There are plenty of staged images and videos, too, such as the ones featuring deer behind the steering wheels of trucks or cars, with “slain” hunters strapped to the tops. (The kangaroo hunters in Crocodile Dundee are surprised to encounter return fire.)
Eying these images, you may be astounded or amused, but you’re not likely to sympathize with the hapless predators.
Nor will anyone shed a tear for the asbestos law firms that suddenly found themselves in the position of defendants when Garlock Sealing Technologies got tired of being victimized and turned the tables on them.
Federal bankruptcy Judge George Hodges recently ruled that plaintiffs attorneys from the Houston law firm of Williams Kherkher Hart Boundas had engaged in unethical practices to maximize recovery against Garlock.
Williams Kherkher Hart Boundas had moved for summary judgment just over a year ago, alleging “no genuine dispute as to any fact.” Garlock, having accused the firm of making fraudulently inconsistent claims about the origin of a client’s mesothelioma, responded at length to the summary judgment motion, which was denied.

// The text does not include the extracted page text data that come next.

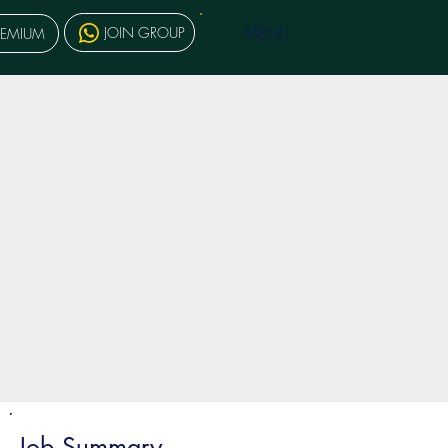
MENU
JOIN GROUP
REMIUM
Job Summary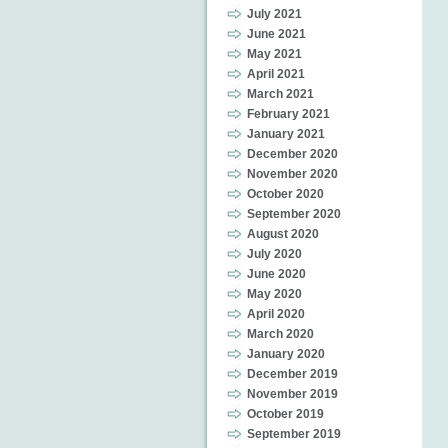
July 2021
June 2021
May 2021
April 2021
March 2021
February 2021
January 2021
December 2020
November 2020
October 2020
September 2020
August 2020
July 2020
June 2020
May 2020
April 2020
March 2020
January 2020
December 2019
November 2019
October 2019
September 2019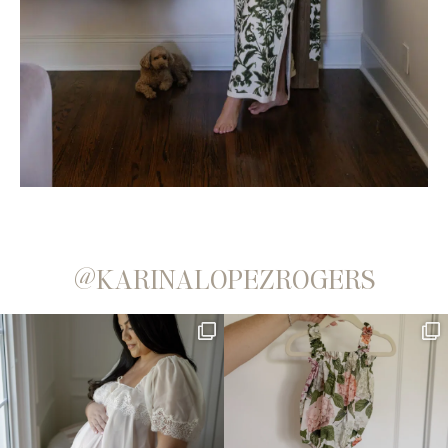
@KARINALOPEZROGERS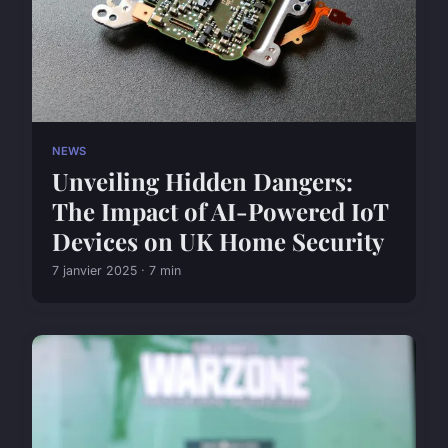
NEWS
Unveiling Hidden Dangers:
The Impact of AI-Powered IoT
Devices on UK Home Security
7 janvier 2025 · 7 min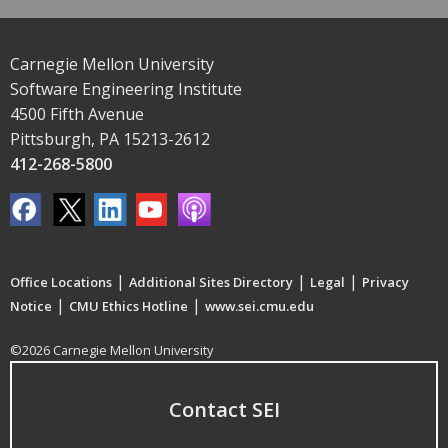
Carnegie Mellon University
Software Engineering Institute
4500 Fifth Avenue
Pittsburgh, PA 15213-2612
412-268-5800
|
|
|
Office Locations
Additional Sites Directory
Legal
Privacy
|
|
Notice
CMU Ethics Hotline
www.sei.cmu.edu
©2026 Carnegie Mellon University
Contact SEI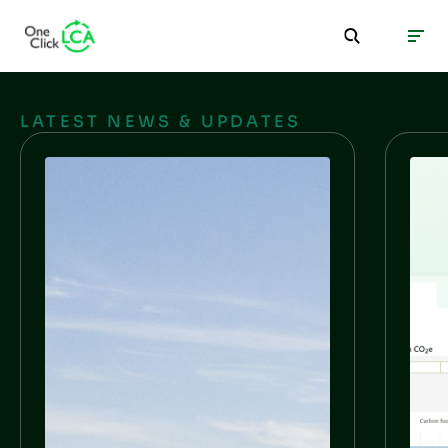
LATEST NEWS & UPDATES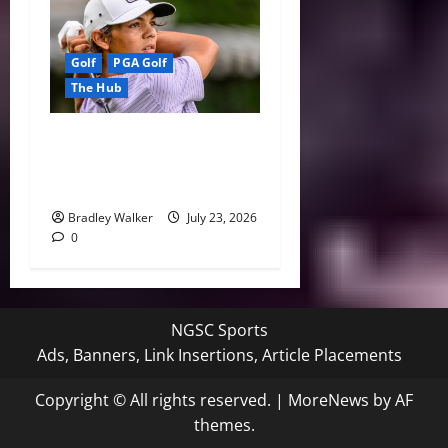
Golf
PGA Golf
The Hub
Charlie Woods’ Comeback
Falls Just Short at U.S.
Junior Amateur
Bradley Walker
July 23, 2026
0
NGSC Sports
Ads, Banners, Link Insertions, Article Placements
Copyright © All rights reserved.
|
MoreNews
by AF
themes.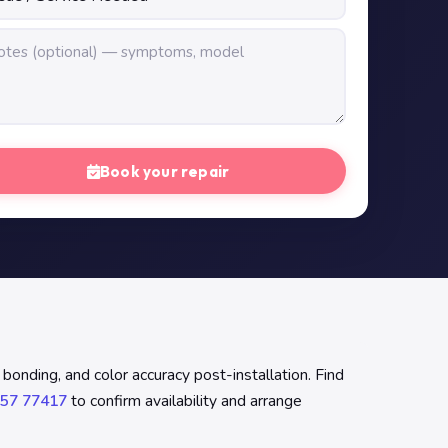
Book your repair
onding, and color accuracy post-installation. Find
57 77417
to confirm availability and arrange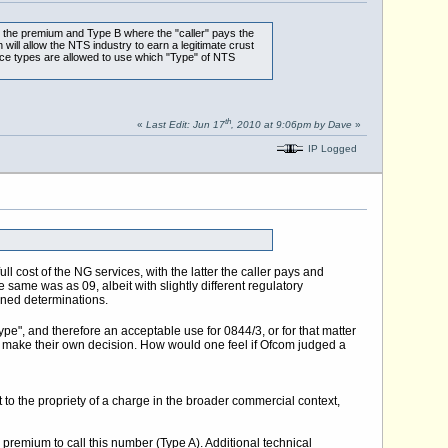
 the premium and Type B where the "caller" pays the
ll allow the NTS industry to earn a legitimate crust
vice types are allowed to use which "Type" of NTS
th
«
Last Edit: Jun 17
, 2010 at 9:06pm by Dave
»
IP Logged
ll cost of the NG services, with the latter the caller pays and
 same was as 09, albeit with slightly different regulatory
ined determinations.
ype", and therefore an acceptable use for 0844/3, or for that matter
 to make their own decision. How would one feel if Ofcom judged a
t to the propriety of a charge in the broader commercial context,
 premium to call this number (Type A). Additional technical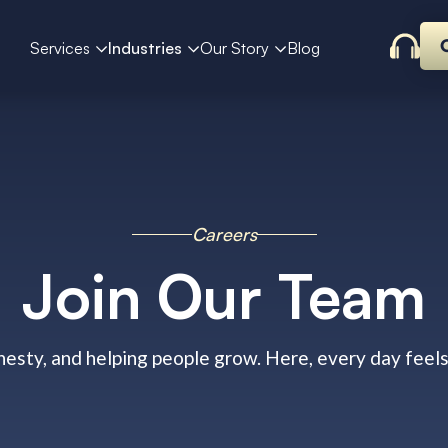
Services
Industries
Our Story
Blog
Careers
Join Our Team
nesty, and helping people grow. Here, every day feel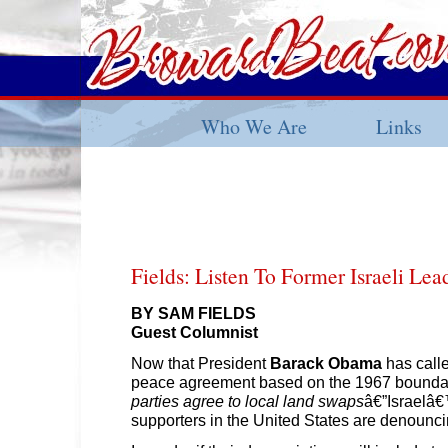
Who We Are
Links
Fields: Listen To Former Israeli Le
BY SAM FIELDS
Guest Columnist
Now that President
Barack Obama
has calle
peace agreement based on the 1967 bounda
parties agree to local land swaps
â€”Israelâ€
supporters in the United States are denounci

On Friday, January 10th, Judge Hodges ordered the establishment of a $125 million bankruptcy trust to satisfy Garlock’s asbestos liability, rejecting the asbestos law firm’s suggestion of a billion-dollar-plus trust. He denounced “the effort by some plaintiffs and their lawyers to withhold evidence of exposure to other asbestos products and to delay filing claims against bankrupt defendants’ asbestos trusts until after obtaining recoveries from Garlock.”
The day before that verdict was delivered, Garlock filed suits against five other asbestos law firms, three of which have offices in Dallas: Waters & Kraus, Stanley-Iola, and Simon Greenstone Panatier Bartlett.
Predators may be predators, but that doesn’t mean the prey can’t fight back.